PC : On a pu dire sur Psycheclic que certains jeux auraient été volontairement créé pour rendre les joueurs dépendants.

RS : Oui, la notion de dépendance est liée à l’argent en jeu. Prenons le principe de la boite de Skinner. Le comportementaliste américain BF Skinner, père du conditionnement opérant, plaça dans une boite un rat qui devait appuyer sur un levier pour avoir de la nourriture. Il observa que le rat se mit à appuyer de manière compulsive sur le levier uniquement quand la distribution était aléatoire. C’est le principe des « loots box ».

Le modèle économique de beaucoup de jeux notamment les jeux mobiles, comme Clash of clans repose sur la frustration de l’attente, ou de l’achat qui annule cette frustration. Et ça fonctionne avec ceux qui ont beaucoup de moyens financiers, appelés les « baleines » : on dit que 95 à 97% des joueurs de Free to play ne paient pas, mais en revanche pour ceux qui payent, les sommes sont très importantes.

Selon moi, ça n’apporte rien aux jeux vidéo, ça monopolise du temps de cerveau énorme là où les joueurs pourraient vivre d’autres expériences plus intéressantes. Cette perte de temps de cerveau se retrouve aussi dans l’utilisation des réseaux sociaux, qui sont eux-mêmes gamifiés. Ce terme est partout et donc n’est quasi plus utilisé. Les serious games sont quant à eux une gamification de certaines choses qui ne sont pas forcément ludiques.

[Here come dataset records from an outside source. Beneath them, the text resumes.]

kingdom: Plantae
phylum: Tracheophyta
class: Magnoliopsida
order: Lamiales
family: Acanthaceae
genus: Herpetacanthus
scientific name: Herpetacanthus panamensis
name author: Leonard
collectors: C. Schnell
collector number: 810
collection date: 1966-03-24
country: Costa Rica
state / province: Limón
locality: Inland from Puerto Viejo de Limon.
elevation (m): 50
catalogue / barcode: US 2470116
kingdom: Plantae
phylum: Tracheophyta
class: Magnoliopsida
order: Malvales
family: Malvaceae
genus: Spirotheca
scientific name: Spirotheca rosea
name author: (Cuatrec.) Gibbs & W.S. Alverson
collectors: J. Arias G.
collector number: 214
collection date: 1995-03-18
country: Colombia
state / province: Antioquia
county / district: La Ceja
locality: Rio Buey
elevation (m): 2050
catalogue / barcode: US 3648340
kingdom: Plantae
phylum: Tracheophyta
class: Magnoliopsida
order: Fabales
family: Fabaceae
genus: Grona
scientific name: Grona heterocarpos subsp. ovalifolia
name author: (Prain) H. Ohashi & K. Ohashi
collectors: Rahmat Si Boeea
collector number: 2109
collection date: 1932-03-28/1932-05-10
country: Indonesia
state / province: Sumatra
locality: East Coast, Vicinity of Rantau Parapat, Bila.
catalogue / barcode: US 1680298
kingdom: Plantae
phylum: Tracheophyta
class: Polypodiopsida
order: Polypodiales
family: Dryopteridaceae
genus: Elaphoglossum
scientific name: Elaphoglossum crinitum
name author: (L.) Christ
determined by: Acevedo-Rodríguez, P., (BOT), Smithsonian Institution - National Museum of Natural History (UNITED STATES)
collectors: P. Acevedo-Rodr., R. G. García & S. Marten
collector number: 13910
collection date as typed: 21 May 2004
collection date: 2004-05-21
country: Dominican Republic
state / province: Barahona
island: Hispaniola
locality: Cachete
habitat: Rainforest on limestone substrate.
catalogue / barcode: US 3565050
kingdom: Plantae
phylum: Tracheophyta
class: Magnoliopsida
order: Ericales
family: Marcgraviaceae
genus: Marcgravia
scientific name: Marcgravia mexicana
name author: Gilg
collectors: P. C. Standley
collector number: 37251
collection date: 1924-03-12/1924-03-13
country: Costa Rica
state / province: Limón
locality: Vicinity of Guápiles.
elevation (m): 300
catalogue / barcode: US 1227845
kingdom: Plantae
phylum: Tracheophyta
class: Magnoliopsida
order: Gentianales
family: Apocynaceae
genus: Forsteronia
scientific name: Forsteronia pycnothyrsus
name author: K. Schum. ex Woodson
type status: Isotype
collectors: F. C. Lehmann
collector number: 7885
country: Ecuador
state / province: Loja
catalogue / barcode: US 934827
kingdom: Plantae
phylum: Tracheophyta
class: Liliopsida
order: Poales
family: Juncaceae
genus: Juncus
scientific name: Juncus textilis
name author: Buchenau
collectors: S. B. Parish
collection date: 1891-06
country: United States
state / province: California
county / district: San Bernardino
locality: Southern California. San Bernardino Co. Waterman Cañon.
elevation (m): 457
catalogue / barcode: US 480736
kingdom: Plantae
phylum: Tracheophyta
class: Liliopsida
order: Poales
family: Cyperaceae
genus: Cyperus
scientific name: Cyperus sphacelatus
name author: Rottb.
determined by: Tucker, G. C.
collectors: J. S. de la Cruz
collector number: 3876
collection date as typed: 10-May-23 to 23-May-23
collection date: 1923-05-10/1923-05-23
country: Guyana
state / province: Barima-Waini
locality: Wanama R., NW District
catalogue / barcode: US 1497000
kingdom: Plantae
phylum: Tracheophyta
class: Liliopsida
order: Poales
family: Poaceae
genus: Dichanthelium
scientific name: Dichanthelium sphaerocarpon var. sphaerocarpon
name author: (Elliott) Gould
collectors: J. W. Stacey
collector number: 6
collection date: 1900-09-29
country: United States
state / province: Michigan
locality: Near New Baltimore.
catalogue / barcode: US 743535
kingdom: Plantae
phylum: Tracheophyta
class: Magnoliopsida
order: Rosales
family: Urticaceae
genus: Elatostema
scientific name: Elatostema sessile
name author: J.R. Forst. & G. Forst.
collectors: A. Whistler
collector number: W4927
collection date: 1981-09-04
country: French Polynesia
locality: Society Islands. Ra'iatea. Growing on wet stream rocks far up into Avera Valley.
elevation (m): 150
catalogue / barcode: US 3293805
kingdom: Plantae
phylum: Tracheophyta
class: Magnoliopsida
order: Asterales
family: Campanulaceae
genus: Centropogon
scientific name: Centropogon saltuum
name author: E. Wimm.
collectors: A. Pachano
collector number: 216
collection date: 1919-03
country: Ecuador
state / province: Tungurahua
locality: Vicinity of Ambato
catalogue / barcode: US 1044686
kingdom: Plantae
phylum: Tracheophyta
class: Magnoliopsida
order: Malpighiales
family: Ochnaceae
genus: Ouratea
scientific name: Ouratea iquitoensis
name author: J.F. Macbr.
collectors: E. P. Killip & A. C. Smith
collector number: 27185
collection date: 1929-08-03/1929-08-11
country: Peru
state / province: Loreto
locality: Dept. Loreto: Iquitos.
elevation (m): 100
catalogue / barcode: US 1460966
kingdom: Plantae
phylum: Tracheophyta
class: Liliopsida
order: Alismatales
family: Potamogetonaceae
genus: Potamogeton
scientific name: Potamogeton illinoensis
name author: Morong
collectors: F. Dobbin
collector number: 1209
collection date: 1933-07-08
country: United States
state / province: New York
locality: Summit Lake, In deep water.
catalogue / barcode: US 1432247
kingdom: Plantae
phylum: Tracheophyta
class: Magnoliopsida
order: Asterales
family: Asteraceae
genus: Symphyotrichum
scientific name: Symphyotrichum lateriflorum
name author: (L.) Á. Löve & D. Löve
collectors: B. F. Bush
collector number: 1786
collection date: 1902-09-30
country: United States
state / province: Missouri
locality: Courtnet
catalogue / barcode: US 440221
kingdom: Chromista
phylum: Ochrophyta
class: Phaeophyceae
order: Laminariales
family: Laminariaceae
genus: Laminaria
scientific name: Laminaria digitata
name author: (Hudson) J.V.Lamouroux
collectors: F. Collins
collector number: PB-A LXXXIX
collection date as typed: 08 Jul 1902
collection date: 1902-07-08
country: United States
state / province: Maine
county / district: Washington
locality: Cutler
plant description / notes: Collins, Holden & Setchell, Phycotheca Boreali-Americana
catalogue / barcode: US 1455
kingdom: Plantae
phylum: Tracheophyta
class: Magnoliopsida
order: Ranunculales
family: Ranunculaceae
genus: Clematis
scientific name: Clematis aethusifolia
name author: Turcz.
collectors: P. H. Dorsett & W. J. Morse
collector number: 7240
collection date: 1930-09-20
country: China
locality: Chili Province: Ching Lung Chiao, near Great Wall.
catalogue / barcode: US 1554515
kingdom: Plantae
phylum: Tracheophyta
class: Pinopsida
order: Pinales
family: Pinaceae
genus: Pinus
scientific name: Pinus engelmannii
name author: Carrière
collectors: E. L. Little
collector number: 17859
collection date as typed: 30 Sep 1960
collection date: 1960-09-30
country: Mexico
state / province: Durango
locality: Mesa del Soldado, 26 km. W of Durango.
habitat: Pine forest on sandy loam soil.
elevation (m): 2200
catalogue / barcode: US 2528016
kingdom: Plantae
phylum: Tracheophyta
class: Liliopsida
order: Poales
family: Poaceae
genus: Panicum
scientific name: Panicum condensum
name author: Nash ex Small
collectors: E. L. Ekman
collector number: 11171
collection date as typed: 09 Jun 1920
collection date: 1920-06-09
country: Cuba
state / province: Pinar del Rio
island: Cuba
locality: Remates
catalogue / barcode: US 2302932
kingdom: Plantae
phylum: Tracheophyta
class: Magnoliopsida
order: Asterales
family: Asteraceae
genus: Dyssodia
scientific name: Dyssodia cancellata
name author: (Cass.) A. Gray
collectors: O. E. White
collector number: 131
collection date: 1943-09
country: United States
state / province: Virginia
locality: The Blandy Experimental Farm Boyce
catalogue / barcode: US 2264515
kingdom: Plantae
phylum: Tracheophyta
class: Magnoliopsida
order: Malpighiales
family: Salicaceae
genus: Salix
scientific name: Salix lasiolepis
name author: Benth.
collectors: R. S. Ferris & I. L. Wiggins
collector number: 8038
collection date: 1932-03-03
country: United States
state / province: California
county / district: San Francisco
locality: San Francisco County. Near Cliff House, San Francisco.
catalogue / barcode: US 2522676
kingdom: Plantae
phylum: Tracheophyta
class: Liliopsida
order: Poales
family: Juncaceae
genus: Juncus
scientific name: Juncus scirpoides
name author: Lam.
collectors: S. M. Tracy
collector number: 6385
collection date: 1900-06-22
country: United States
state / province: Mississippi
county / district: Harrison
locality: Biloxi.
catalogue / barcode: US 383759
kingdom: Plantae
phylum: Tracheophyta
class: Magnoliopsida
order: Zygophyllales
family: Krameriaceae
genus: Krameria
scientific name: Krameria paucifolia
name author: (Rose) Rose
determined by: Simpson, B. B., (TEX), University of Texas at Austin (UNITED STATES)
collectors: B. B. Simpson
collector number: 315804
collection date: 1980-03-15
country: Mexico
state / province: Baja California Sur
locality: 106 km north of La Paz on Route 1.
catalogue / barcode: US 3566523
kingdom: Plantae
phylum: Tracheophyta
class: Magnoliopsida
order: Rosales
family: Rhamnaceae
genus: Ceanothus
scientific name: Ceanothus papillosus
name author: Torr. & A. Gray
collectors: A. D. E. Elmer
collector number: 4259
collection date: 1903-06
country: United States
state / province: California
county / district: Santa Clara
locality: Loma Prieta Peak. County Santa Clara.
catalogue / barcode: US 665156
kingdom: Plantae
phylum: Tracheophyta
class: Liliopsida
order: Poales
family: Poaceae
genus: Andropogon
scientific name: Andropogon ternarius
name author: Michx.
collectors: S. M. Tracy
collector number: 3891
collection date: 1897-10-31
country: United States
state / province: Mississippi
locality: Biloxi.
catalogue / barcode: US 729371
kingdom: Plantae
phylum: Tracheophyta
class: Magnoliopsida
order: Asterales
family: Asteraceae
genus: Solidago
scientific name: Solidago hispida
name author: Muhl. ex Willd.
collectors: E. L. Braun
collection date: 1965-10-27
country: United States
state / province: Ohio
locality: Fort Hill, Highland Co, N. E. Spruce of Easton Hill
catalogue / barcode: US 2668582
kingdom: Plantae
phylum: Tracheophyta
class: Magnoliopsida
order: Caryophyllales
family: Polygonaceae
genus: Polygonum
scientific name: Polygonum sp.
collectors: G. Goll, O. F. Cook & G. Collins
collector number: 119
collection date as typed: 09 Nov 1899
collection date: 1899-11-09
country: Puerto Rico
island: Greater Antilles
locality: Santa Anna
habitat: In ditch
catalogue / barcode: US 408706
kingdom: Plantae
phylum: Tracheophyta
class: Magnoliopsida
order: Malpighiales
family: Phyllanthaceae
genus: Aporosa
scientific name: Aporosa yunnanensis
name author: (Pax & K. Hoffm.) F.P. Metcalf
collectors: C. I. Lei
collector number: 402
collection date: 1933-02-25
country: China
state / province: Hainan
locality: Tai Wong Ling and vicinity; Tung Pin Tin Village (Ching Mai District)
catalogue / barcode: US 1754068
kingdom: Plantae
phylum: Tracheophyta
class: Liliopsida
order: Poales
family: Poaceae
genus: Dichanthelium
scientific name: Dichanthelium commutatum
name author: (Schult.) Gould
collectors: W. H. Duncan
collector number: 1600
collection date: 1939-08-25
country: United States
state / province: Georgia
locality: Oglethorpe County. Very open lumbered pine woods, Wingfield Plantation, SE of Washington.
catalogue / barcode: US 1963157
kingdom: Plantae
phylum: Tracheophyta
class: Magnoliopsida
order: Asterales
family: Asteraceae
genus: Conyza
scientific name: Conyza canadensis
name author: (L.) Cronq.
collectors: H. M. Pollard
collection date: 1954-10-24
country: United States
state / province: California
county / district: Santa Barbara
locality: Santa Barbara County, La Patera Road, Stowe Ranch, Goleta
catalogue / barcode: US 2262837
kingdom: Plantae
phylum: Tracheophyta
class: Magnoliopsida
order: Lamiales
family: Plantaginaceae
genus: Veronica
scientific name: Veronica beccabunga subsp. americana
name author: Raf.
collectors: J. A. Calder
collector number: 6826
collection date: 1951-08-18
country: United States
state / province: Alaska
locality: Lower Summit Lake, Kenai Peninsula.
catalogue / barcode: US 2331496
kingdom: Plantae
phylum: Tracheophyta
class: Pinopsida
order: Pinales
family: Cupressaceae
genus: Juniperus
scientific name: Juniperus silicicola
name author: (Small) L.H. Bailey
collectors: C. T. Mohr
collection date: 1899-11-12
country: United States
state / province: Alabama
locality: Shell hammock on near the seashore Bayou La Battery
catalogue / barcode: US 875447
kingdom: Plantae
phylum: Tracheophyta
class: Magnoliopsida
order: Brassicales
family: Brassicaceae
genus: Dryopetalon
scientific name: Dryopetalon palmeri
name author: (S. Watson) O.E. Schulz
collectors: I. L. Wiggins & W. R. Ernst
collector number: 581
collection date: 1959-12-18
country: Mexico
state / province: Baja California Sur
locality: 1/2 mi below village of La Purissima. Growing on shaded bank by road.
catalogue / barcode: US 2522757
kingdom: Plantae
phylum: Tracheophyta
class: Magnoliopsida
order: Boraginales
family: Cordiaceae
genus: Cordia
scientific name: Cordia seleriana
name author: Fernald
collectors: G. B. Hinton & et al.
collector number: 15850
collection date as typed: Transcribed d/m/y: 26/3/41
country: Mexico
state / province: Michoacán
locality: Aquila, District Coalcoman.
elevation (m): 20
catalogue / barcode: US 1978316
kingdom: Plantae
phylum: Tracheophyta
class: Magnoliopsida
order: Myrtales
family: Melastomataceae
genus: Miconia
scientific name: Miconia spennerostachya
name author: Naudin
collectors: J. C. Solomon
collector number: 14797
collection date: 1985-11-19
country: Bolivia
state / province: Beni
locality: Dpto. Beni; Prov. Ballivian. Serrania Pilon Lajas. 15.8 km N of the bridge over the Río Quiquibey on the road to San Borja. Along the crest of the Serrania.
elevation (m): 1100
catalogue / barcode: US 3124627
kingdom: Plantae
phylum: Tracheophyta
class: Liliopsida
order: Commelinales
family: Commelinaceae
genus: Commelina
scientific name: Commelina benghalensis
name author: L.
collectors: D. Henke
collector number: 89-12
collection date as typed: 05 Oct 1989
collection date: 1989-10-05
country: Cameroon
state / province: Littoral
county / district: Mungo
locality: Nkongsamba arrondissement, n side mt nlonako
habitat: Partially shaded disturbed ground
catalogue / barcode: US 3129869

Mais non, je n’ai pas eu la chance de travailler sur des jeux qui manipulent volontairement les concepts de dépendance, mais ça serait intéressant pour voir comment ça fonctionne. Mais il y a de quoi se poser des questions éthiques et artistiques, ça impacte forcément la créativité, en tout cas je ne fais pas des jeux pour cela.

PC : enfin, y’a-t-il selon vous un genre de jeu qui va mourir ?

RS : Il y a eu une émergence des battles royales en 2018, ça arrive aujourd’hui à maturité. Le genre devrait mourir dans quelques années comme le genre du MMO est mort puis est revenu sous une forme différente. Le genre qui va, je pense, bientôt devoir évoluer, c’est l’open world : il est arrivé à maturité avec Assassin’s Creed Odyssey d’Ubisoft, puis à saturation avec Zelda Breath of the Wild de Nintendo et Death Stranding. Je crois donc plutôt clairement en l’évolution des genres.